Hallelujah! They’re in the money!
The mystery of the Spanish Deputation from Malaga, Southern Spain, is, at last, explained. They came, they saw, and they didn’t have to conquer at all. They handed out very nice informational pamphlets, and they didn’t come begging for money!
The Province of Malaga, and a variety of other groups, plan to spend some $55 million Euros to build a museum and conference center in Malaga to honor the almost unknown Spanish hero of the American War for Independence. Not only has Gálvez and his whole family fallen into anonymity in the United States but, surprisingly, in Spain as well.
My dear friend, Manuel Olmedo Checa, Vicepresident of the Association of Bernardo de Gálvez in Malaga (that is him on the right with the portrait that now hangs in Congress), has for the last ten years struggled to gain the interest of the powers that be for his unsung hero, Bernardo. Although he hasn’t done it alone, he has played an enormous part in putting conferences together, publishing magnificent magazines focusing on Bernardo, his life and times, and getting Bernardo de Gálvez named Honorary Citizen of the United States. It was also Mr. Olmedo Checa (whom we all affectionately call Manolo) who helped put the members of the deputation in contact with us. Actually, they should have contacted the Spanish Consul General here in Houston, which they finally did. And Consul Enric Panés treated them with the ‘kid gloves’ reserved for the dignitaries they are. None of our muddy little paws involved. Not true.
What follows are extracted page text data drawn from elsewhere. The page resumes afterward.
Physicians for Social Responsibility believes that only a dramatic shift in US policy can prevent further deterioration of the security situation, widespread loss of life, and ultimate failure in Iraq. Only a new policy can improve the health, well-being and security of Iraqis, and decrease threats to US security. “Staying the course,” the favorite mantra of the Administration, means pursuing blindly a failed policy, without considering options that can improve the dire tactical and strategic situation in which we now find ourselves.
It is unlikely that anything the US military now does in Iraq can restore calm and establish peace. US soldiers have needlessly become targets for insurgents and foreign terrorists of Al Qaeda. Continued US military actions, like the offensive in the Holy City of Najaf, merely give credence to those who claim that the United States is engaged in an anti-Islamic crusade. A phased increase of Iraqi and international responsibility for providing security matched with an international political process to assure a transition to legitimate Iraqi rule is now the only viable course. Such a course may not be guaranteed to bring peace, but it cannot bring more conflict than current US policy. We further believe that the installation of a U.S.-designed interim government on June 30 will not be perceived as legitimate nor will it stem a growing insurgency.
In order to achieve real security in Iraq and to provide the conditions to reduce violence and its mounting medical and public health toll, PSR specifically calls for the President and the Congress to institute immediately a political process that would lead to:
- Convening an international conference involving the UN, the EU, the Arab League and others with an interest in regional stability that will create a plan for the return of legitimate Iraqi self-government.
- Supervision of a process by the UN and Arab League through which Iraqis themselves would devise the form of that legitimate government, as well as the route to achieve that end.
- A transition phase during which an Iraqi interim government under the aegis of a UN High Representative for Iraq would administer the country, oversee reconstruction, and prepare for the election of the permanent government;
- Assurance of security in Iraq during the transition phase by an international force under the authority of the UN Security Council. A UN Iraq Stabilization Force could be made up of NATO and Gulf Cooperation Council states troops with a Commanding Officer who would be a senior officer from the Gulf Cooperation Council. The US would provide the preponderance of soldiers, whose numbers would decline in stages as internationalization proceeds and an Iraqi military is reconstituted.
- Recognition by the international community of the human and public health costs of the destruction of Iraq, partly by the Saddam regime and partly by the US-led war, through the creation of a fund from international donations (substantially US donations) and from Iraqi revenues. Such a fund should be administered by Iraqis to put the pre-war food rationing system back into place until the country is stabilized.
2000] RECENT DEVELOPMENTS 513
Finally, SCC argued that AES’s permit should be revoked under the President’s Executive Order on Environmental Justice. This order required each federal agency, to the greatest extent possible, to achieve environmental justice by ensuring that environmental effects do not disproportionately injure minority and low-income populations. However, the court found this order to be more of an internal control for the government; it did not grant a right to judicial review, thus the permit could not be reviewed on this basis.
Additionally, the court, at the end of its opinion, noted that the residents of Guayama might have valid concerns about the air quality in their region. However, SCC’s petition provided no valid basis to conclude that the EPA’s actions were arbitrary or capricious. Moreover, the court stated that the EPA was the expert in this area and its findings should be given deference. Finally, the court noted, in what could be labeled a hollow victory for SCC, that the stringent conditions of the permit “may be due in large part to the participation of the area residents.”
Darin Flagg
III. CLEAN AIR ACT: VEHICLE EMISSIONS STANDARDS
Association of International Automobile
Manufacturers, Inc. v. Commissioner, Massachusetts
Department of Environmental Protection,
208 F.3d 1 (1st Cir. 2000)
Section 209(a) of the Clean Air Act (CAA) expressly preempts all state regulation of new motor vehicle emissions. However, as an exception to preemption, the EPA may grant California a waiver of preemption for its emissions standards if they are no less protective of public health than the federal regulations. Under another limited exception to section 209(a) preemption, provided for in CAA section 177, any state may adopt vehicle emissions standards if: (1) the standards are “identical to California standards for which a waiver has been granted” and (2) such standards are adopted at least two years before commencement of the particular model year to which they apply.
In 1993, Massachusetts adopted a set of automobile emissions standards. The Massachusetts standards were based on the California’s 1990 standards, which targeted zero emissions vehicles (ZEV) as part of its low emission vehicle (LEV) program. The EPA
We did meet with them briefly at the Hilton Americas.
The representatives from Malaga included the President of the Provincial Deputation of Malaga, Elías Bendodo (governor), Victor González (the Deputy of Culture and Education), Arturo Bernal (the Director of Tourism for Malaga and Costa del Sol) and Antonio Roche González (the factotum). Manolo asked us to provide whatever support we could to make their stay worthwhile.
We offered a deputation made up of our own Granaderos President John Espinosa, Miguel Angel Mazarambroz (Spanish ambassador, retired), Olga Cavia (president of the Casa de España), and your humble servant (that would be me). We had no idea what they were coming for. Naively, we thought they were coming to hear about our efforts with the Symposium on Gálvez. Nope. They were coming to find out what historic items we could provide for their museum.
The answer, of course, is none at all. Well, not quite. As Miguel Angel pointed out, they could put in material on the Apaches for Bernardo’s campaigns against these “First Nations.” Maybe a Texas longhorn (that would be the cattle, not the school) representative of the first cattle drives from Texas to Louisiana to provide meat for Bernardo’s troops. Material on the Caminos Reales (Highway 21 is the Old Spanish Road – OSR) that were used to maintain contact between Mexico City and the vast Spanish empire. Perhaps material on the presidios, such as the one at Goliad, and the soldiers and their uniforms.
The Deputation will also be stopping in New Orleans, Mobile and Pensacola. There they will meet with various mayors, Congressmen, politicians and the members of the Daughters of the American Revolution (DAR) and Sons of the American Revolution (SAR). Those various groups will also be asked for material to put in the museum. As President Bendodo pointed out, all of these cities need to be represented in some way in the museum if they are to attract American tourists.
My question is: are they willing to buy these materials for their collections? They need to hire a Curator of Collections. This person will have to have historical knowledge of the period, an artistic eye for what would look good in display cases, an architect’s view of the spaces in the museum, the ability to beg, buy or steal items from other museums or private collectors, and do it all on a budget. That will be a challenge.
I recommended that they visit the J. P. Bryan Museum in Galveston while they are there. Part of the impressive display at the museum includes a section on Bernardo de Gálvez. It isn’t extensive, but it is informative. Of course, Mr. Bryan, and his father have been collecting Texas materials for the last fifty years, something the Malaga museum has yet to do. But they are going to have to start laying out the bucks now.
How does one buy historic artifacts for a museum? Go on E-bay?